This page describes the Kubernetes-related options you can pass to function.run() (or to task specs). To better understand the Kubernetes configuration options, refer to the Kubernetes documentation.

Quick checklist

Resources

Declare hardware requests/limits using the resources map. Supported keys: cpu, mem and gpu. Each is an object with optional string.

The SDK validates resource strings with a simple pattern (digits or digits+unit). Examples:

resources = {
    "cpu": "2",
    "mem": "4Gi",
    "gpu": "1"
}

For GPU selection you need to use a profile (see below) depending on your cluster setup.

Profile

Profiles are templates administrators provide to request specific hardware (for example GPUs). Ask your administrator for available profiles.

# Request 1 GPU A100
profile = "1xa100"

Volumes

Supported volume types: persistent_volume_claim, empty_dir, ephemeral. Each volume requires volume_type, name, mount_path and optionally a spec.

#### Provided material:
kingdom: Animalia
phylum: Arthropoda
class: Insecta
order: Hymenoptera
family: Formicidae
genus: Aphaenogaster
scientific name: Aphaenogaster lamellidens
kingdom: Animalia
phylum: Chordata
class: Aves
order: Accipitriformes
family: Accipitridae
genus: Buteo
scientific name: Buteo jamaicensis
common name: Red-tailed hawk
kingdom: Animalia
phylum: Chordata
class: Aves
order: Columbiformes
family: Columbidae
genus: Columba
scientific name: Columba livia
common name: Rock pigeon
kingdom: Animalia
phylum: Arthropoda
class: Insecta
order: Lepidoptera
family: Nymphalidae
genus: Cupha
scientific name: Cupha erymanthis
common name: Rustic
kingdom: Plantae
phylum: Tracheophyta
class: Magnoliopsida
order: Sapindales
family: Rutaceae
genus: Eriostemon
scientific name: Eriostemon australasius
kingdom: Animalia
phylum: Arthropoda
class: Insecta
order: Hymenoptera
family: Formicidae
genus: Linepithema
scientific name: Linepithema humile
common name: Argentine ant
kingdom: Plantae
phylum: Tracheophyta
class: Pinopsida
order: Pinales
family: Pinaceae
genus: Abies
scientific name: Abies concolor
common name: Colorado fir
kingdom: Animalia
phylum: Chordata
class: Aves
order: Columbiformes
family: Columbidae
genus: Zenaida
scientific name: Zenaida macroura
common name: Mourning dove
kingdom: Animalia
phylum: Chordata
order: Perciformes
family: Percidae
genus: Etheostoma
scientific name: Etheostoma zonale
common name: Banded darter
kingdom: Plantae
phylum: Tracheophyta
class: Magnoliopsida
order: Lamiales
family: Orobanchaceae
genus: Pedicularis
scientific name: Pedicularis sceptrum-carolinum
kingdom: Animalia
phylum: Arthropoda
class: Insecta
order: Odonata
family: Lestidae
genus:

#### Task directions:
In the Kubernetes options text, copy the passage from "Profiles are templates" up to and including "optionally a spec.", substituting "mount_point" for "mount_path".

#### Output of the exercise:
Profiles are templates administrators provide to request specific hardware (for example GPUs). Ask your administrator for available profiles.

# Request 1 GPU A100
profile = "1xa100"

Volumes

Supported volume types: persistent_volume_claim, empty_dir, ephemeral. Each volume requires volume_type, name, mount_point and optionally a spec.